Two things stand out with Supermicro computers that were used to build the xAI Colossus for X: fiber optics and liquid cooling. Fiber optics has been around a long time and is already used regularly within data centers when moving data outside of the rack or if there's the need for very high bandwidths.
Liquid cooling isn't new. What is novel, though, is using it in large-scale systems, which is where xAI stands out. The system incorporates thousands of very powerful GPUs to handle massive machine-learning (ML) workloads.
Each liquid-cooled rack has eight 4U servers. Each server contains eight NVIDIA H100 boards. The H100 was introduced in 2022 and incorporates HBM3 memory. The xAI rack cools the system using the Supermicro Coolant Distribution Unit (CDU).
Different Types of Liquid Cooling
The CDU uses direct-to-chip (D2C) liquid cooling that keeps the liquid contained within a system of pipes and tubes. The heat exchange at the source is via a cold plate. Immersion cooling keeps the electronics within a bath of cooling fluid, but this requires either specially designed boards or the use of fluid that will not react with the electronics (see figure).
Liquid Cooling and Superclusters
The xAI Colossus supercluster has racks arranged in groups of eight, which translates to 512 GPGPUs. All of the GPGPUs are connected into one logical system using NVIDIA's NVLink interface on each GPGPU plus a set of NVSwitches like those introduced in the NVIDIA DGX2.

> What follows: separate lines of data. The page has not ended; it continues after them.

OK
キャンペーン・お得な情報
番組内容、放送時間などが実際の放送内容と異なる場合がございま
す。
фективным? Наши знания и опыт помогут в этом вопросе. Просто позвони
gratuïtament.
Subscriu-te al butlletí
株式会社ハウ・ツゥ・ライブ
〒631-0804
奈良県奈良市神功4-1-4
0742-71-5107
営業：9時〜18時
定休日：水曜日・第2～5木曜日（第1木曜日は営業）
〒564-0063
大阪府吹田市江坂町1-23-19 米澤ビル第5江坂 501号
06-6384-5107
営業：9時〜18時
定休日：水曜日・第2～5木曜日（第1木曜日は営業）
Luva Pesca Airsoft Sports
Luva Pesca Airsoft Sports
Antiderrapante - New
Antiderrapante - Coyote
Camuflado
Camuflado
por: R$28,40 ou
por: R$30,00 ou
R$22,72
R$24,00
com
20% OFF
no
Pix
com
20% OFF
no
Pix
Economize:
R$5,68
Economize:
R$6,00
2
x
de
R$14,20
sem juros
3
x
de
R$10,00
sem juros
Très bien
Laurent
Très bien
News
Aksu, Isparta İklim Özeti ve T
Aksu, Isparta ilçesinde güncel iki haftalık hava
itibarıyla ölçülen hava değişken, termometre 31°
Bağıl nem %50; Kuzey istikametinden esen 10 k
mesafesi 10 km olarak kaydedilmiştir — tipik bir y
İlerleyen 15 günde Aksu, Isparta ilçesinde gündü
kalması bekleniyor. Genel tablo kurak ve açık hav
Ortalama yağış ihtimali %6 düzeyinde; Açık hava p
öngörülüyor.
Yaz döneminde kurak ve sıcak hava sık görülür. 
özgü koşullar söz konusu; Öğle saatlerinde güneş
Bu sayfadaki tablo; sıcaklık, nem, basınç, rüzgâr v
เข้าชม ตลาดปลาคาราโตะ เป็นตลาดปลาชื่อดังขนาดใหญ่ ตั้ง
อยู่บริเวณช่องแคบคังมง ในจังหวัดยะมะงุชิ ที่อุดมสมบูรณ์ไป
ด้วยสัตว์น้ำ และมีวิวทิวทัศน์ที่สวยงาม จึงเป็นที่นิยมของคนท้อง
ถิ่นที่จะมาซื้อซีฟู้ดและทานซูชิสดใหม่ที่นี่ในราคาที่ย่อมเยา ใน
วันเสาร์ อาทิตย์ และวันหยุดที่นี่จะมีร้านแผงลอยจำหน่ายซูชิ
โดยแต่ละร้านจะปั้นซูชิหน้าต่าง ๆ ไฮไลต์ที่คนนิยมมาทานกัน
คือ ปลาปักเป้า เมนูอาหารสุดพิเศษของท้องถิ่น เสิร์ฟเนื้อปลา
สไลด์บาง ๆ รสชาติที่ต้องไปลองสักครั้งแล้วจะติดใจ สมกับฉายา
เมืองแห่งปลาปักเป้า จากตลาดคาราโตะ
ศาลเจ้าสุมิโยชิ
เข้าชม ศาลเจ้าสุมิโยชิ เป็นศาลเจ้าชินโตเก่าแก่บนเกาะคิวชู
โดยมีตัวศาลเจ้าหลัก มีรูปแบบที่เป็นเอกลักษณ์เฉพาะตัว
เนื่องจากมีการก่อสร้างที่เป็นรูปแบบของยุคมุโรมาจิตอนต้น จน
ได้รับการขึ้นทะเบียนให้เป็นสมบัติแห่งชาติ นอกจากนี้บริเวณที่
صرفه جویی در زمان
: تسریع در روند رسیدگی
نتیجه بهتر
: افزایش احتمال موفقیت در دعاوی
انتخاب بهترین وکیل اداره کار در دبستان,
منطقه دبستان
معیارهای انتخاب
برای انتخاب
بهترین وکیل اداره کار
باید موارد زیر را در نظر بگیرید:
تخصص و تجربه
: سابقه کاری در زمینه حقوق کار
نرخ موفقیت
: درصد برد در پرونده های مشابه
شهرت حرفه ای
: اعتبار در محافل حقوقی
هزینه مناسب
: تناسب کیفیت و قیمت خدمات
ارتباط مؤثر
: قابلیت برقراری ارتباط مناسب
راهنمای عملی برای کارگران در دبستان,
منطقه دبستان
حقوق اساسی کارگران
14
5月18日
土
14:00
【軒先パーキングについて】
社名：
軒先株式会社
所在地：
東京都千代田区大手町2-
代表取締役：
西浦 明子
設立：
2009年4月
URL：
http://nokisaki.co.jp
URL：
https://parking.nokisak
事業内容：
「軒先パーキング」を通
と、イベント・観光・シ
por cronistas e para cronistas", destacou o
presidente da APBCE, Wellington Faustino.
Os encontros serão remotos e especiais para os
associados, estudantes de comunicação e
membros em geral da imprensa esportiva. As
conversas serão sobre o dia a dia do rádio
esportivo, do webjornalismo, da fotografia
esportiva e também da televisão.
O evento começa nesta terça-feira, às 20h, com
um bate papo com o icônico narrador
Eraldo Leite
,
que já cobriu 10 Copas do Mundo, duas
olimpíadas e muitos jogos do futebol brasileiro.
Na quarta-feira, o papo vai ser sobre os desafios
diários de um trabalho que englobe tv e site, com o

As noted, it's the scale of the implementation that makes the xAI Colossus so impressive. It runs the fiber-optic cabling above and the cooling system below. The individual liquid tubing is connected via a heat exchangeer to a massive pipe system. This is used to move the liquid outside, where the heat for the system can be dissapated. The video below provides a tour of the system.
Inside the World's Largest AI Supercluster xAI Colossus
The individual systems within the supercluster are designed for hot swapping. This allows for upgrades as well as replacement of broken systems. With the quick connect tubing, a system can be removed from the cooling infrastructure while the electrical contacts make it possible to extract systems from the compute environment.
Like power supplies, the system employs redundant CDUs, including the integrated pumps. This allows for cooling components to be swapped out in a modular fashion just like with the systems and power supplies.
Another impressive item of note was how quickly the system was built: It took 122 days to put together 100,000 NVIDIA H100 GPGPUs. That may seem like a lot of time, but most supercomputer installations have taken much longer to put together, including debugging challenges on such a complex system.